Exercise description — All pictures are to be skipped; retype only the lines from the top of the entries through the line with "olyacrylic profile. Our", both included.
Provided data Block Start
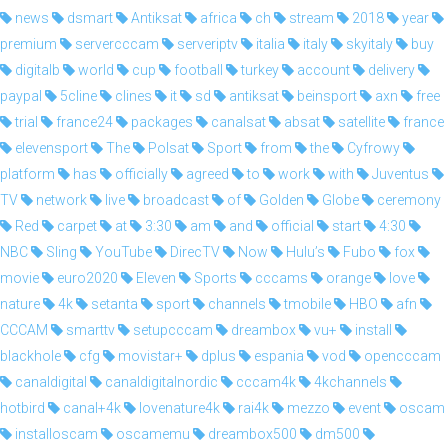
news
dsmart
Antiksat
africa
ch
stream
2018
year
premium
servercccam
serveriptv
italia
italy
skyitaly
buy
digitalb
world
cup
football
turkey
account
delivery
paypal
5cline
clines
it
sd
antiksat
beinsport
axn
free
trial
france24
packages
canalsat
absat
satellite
france
elevensport
The
Polsat
Sport
from
the
Cyfrowy
platform
has
officially
agreed
to
work
with
Juventus
TV
network
live
broadcast
of
Golden
Globe
ceremony
Red
carpet
at
3:30
am
and
official
start
4:30
NBC
Sling
YouTube
DirecTV
Now
Hulu’s
Fubo
fox
movie
euro2020
Eleven
Sports
cccams
orange
love
nature
4k
setanta
sport
channels
tmobile
HBO
afn
CCCAM
smarttv
setupcccam
dreambox
vu+
install
blackhole
cfg
movistar+
dplus
espania
vod
opencccam
canaldigital
canaldigitalnordic
cccam4k
4kchannels
hotbird
canal+4k
lovenature4k
rai4k
mezzo
event
oscam
installoscam
oscamemu
dreambox500
dm500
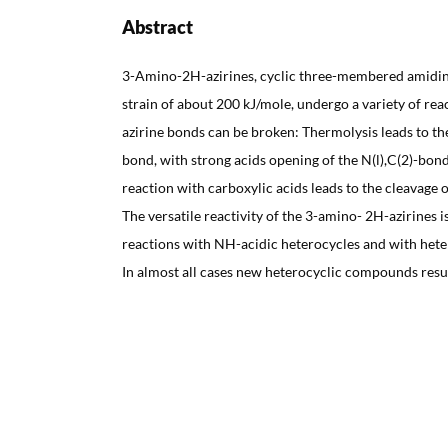
Abstract
3-Amino-2H-azirines, cyclic three-membered amidine
strain of about 200 kJ/mole, undergo a variety of rea
azirine bonds can be broken: Thermolysis leads to the
bond, with strong acids opening of the N(l),C(2)-bond
reaction with carboxylic acids leads to the cleavage 
The versatile reactivity of the 3-amino- 2H-azirines
reactions with NH-acidic heterocycles and with hete
In almost all cases new heterocyclic compounds resul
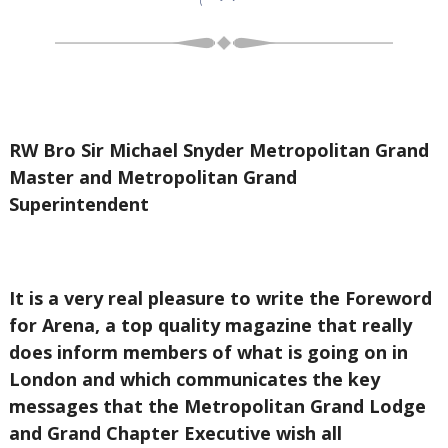
RW Bro Sir Michael Snyder Metropolitan Grand
Master and Metropolitan Grand
Superintendent
It is a very real pleasure to write the Foreword
for Arena, a top quality magazine that really
does inform members of what is going on in
London and which communicates the key
messages that the Metropolitan Grand Lodge
and Grand Chapter Executive wish all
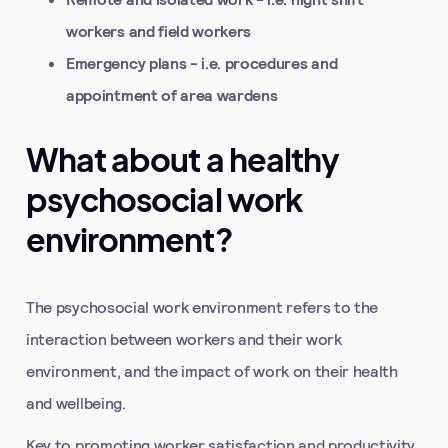
workers and field workers
Emergency plans - i.e. procedures and
appointment of area wardens
What about a healthy
psychosocial work
environment?
The psychosocial work environment refers to the
interaction between workers and their work
environment, and the impact of work on their health
and wellbeing.
Key to promoting worker satisfaction and productivity,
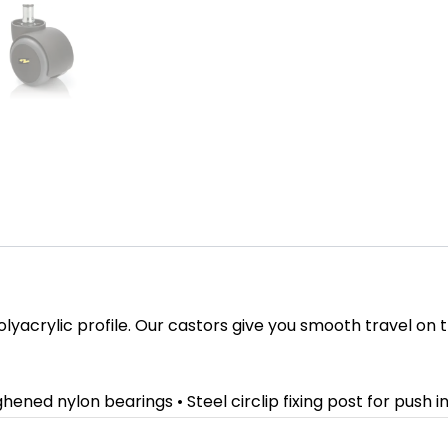
olyacrylic profile. Our castors give you smooth travel on 
hened nylon bearings • Steel circlip fixing post for push i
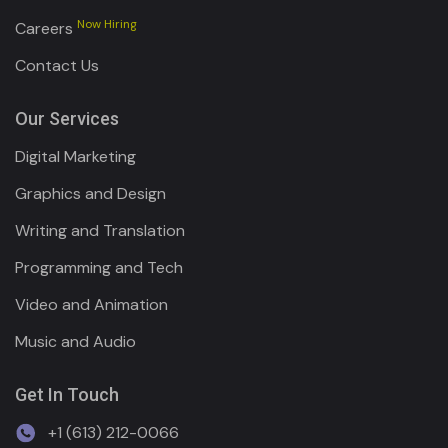
Now Hiring
Careers
Contact Us
Our Services
Digital Marketing
Graphics and Design
Writing and Translation
Programming and Tech
Video and Animation
Music and Audio
Get In Touch
+1 (613) 212-0066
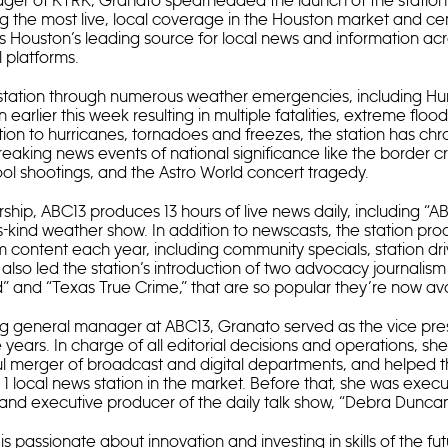
ger of KTRK, Granato spearheaded the launch of the station
ng the most live, local coverage in the Houston market and c
 as Houston’s leading source for local news and information ac
l platforms.
station through numerous weather emergencies, including Hur
 earlier this week resulting in multiple fatalities, extreme fl
tion to hurricanes, tornadoes and freezes, the station has chr
reaking news events of national significance like the border cr
l shootings, and the Astro World concert tragedy.
ship, ABC13 produces 13 hours of live news daily, including “
its-kind weather show. In addition to newscasts, the station pro
 content each year, including community specials, station dri
also led the station’s introduction of two advocacy journali
d” and “Texas True Crime,” that are so popular they’re now ava
ng general manager at ABC13, Granato served as the vice pre
e years. In charge of all editorial decisions and operations, s
ul merger of broadcast and digital departments, and helped t
 local news station in the market. Before that, she was execu
 and executive producer of the daily talk show, “Debra Duncan
s passionate about innovation and investing in skills of the fu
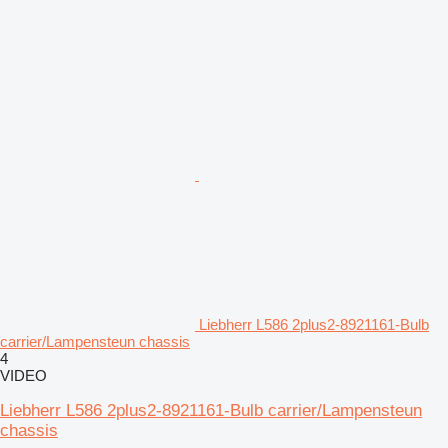
Liebherr L586 2plus2-8921161-Bulb
carrier/Lampensteun chassis
4
VIDEO
Liebherr L586 2plus2-8921161-Bulb carrier/Lampensteun
chassis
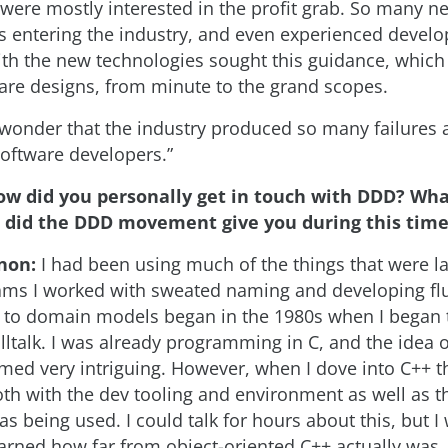
 were mostly interested in the profit grab. So many n
entering the industry, and even experienced develo
ith the new technologies sought this guidance, which
are designs, from minute to the grand scopes.
no wonder that the industry produced so many failure
oftware developers.”
ow did you personally get in touch with DDD? Wha
s did the DDD movement give you during this tim
non:
I had been using much of the things that were 
ms I worked with sweated naming and developing fl
to domain models began in the 1980s when I began t
ltalk. I was already programming in C, and the idea o
med very intriguing. However, when I dove into C++ t
th with the dev tooling and environment as well as 
s being used. I could talk for hours about this, but I w
learned how far from object-oriented C++ actually was.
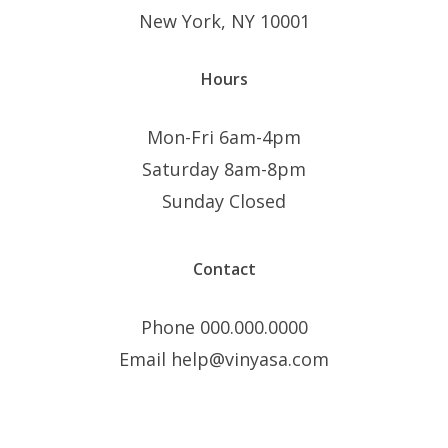
New York, NY 10001
Hours
Mon-Fri 6am-4pm
Saturday 8am-8pm
Sunday Closed
Contact
Phone 000.000.0000
Email help@vinyasa.com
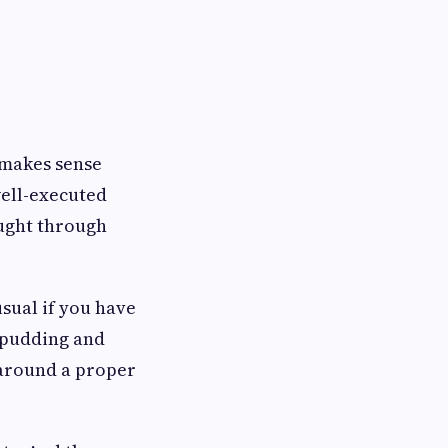
 makes sense
well-executed
ought through
usual if you have
d pudding and
 around a proper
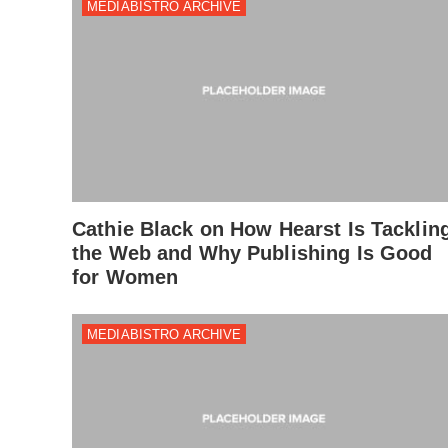
MEDIABISTRO ARCHIVE
Cathie Black on How Hearst Is Tacklin
the Web and Why Publishing Is Good
for Women
MEDIABISTRO ARCHIVE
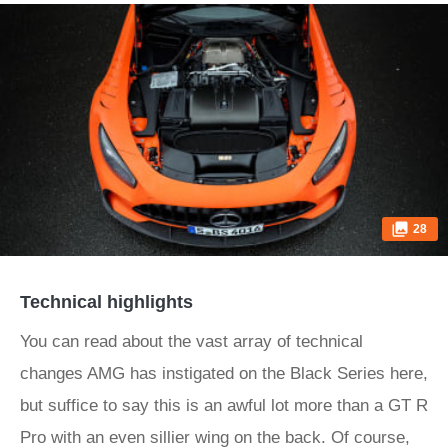
28
Technical highlights
You can read about the vast array of technical
changes AMG has instigated on the Black Series here,
but suffice to say this is an awful lot more than a GT R
Pro with an even sillier wing on the back. Of course,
Provided data Block End
Exercise output —
news
dsmart
Antiksat
africa
ch
stream
2018
year
premium
servercccam
serveriptv
italia
italy
skyitaly
buy
digitalb
world
cup
football
turkey
account
delivery
paypal
5cline
clines
it
sd
antiksat
beinsport
axn
free
trial
france24
packages
canalsat
absat
satellite
france
elevensport
The
Polsat
Sport
from
the
Cyfrowy
platform
has
officially
agreed
to
work
with
Juventus
TV
network
live
broadcast
of
Golden
Globe
ceremony
Red
carpet
at
3:30
am
and
official
start
4:30
NBC
Sling
YouTube
DirecTV
Now
Hulu’s
Fubo
fox
movie
euro2020
Eleven
Sports
cccams
orange
love
nature
4k
setanta
sport
channels
tmobile
HBO
afn
CCCAM
smarttv
setupcccam
dreambox
vu+
install
blackhole
cfg
movistar+
dplus
espania
vod
opencccam
canaldigital
canaldigitalnordic
cccam4k
4kchannels
hotbird
canal+4k
lovenature4k
rai4k
mezzo
event
oscam
installoscam
oscamemu
dreambox500
dm500
Abstract
3-Amino-2H-azirines, cyclic three-membered amidine
strain of about 200 kJ/mole, undergo a variety of rea
azirine bonds can be broken: Thermolysis leads to the
bond, with strong acids opening of the N(l),C(2)-bond
reaction with carboxylic acids leads to the cleavage 
The versatile reactivity of the 3-amino- 2H-azirines
reactions with NH-acidic heterocycles and with hete
In almost all cases new heterocyclic compounds resul
RW Bro Sir Michael Snyder Metropolitan Grand
Master and Metropolitan Grand
Superintendent
It is a very real pleasure to write the Foreword
for Arena, a top quality magazine that really
does inform members of what is going on in
London and which communicates the key
messages that the Metropolitan Grand Lodge
and Grand Chapter Executive wish all
workers and field workers
Emergency plans - i.e. procedures and
appointment of area wardens
What about a healthy
psychosocial work
environment?
The psychosocial work environment refers to the
interaction between workers and their work
environment, and the impact of work on their health
and wellbeing.
Key to promoting worker satisfaction and productivity,
olyacrylic profile. Our castors give you smooth travel on 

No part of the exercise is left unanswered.